Nuchal cords are necklaces, not nooses.

Midwifery Today Int Midwife

Published: May 2010

Research based on 182,492 births, wielding statistical power to uncover even mild negative associations, showed that both single and multiple nuchal cords at the time of delivery are not associated with adverse perinatal outcomes. Nuchal cords are associated with higher birth weights and lower cesarean section rates than births without nuchal cords. Color Doppler ultrasound, intended specifically to diagnose nuchal cords hours before delivery, has diagnosed the presence of 35-80% of the nuchal cords found on delivery, and has a false positive rate of 19%. The rate of nuchal cords increases with increasing gestational weeks. Present technology cannot reliably predict the presence of a nuchal cord, tell whether a nuchal cord is tight, or determine anything regarding the likelihood of hypoxia, IUGR or stillbirth.

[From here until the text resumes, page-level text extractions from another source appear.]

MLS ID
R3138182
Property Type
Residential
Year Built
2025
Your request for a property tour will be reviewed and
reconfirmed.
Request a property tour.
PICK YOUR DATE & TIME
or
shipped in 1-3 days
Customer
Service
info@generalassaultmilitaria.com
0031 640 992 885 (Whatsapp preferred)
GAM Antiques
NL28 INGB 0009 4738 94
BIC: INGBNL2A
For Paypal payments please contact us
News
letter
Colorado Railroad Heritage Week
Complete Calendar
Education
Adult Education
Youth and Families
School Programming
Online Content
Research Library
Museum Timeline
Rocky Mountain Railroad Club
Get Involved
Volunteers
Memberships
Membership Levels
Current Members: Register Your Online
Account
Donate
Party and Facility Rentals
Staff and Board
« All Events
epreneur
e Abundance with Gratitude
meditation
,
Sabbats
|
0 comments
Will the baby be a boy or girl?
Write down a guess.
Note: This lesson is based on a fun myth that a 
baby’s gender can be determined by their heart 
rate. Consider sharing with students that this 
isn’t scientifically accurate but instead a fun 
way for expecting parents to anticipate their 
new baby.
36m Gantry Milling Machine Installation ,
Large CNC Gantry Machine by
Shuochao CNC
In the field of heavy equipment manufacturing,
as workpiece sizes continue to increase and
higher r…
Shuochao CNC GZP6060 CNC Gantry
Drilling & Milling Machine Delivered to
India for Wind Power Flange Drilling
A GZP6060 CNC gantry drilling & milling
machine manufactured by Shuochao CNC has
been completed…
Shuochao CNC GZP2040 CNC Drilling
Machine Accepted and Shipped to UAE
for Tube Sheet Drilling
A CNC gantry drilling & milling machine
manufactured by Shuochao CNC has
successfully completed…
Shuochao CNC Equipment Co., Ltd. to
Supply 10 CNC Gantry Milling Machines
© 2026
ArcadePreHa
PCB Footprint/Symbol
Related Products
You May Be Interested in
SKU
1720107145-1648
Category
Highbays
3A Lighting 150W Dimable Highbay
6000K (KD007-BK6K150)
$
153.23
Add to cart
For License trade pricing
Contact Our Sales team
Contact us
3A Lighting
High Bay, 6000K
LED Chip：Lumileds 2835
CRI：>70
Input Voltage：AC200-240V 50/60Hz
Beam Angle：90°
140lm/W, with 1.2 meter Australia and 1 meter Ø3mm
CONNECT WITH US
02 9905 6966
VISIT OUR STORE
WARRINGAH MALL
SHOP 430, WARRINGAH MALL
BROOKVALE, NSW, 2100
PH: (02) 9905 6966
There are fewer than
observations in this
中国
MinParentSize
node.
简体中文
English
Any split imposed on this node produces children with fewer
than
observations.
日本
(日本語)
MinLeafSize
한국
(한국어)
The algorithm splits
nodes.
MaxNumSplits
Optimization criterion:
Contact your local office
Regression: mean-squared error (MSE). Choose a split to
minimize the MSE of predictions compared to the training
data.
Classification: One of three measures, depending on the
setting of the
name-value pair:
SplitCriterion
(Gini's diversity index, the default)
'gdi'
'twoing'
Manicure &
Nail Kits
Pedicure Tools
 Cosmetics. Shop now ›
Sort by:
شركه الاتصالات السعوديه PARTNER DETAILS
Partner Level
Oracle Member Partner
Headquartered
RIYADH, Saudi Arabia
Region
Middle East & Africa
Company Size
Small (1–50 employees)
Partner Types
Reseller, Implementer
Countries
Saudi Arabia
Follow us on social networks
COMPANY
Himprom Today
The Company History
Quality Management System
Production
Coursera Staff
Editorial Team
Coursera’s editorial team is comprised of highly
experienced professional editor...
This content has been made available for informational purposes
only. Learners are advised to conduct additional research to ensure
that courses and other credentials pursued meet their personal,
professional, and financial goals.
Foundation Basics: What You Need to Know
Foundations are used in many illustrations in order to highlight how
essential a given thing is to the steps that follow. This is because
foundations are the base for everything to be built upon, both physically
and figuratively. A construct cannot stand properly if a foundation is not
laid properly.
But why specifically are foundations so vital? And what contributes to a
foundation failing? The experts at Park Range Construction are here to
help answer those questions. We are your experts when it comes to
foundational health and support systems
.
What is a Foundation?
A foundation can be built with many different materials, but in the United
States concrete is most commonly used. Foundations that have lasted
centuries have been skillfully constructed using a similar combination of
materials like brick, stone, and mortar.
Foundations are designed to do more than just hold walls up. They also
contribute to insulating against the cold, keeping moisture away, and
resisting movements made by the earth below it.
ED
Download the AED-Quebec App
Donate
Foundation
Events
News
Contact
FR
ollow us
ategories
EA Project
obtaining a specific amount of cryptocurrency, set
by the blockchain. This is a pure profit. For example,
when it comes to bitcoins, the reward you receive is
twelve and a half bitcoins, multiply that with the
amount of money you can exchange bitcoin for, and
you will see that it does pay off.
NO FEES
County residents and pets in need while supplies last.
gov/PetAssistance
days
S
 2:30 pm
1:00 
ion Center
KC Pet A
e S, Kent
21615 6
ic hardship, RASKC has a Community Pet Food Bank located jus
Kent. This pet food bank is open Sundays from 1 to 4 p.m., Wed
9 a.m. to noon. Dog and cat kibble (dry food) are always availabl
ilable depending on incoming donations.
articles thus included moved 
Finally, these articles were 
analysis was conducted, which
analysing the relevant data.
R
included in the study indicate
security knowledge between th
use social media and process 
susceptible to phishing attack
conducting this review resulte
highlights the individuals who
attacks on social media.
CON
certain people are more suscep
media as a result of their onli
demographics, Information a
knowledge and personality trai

Intervention for the supposed presence of single or multiple loops of nuchal cord or a true knot, suspected by ultrasound prenatally, is unjustified because diagnosis by ultrasound is unreliable and intervention involves greater risk to the baby than the nuchal cord. Since nuchal cords occur at rates of 30-34% at 40 weeks and are not associated with adverse perinatal outcomes, practitioners and women should consider their presence reassuring and normal. Given the common occurrence of nuchal cords and its very high association with a favorable outcome, scanning for nuchal cords appears to have no efficacy. Efforts to define and diagnose new antepartum "problems" continue to outstrip our ability to improve outcomes by diagnosing and "treating" newly defined problems.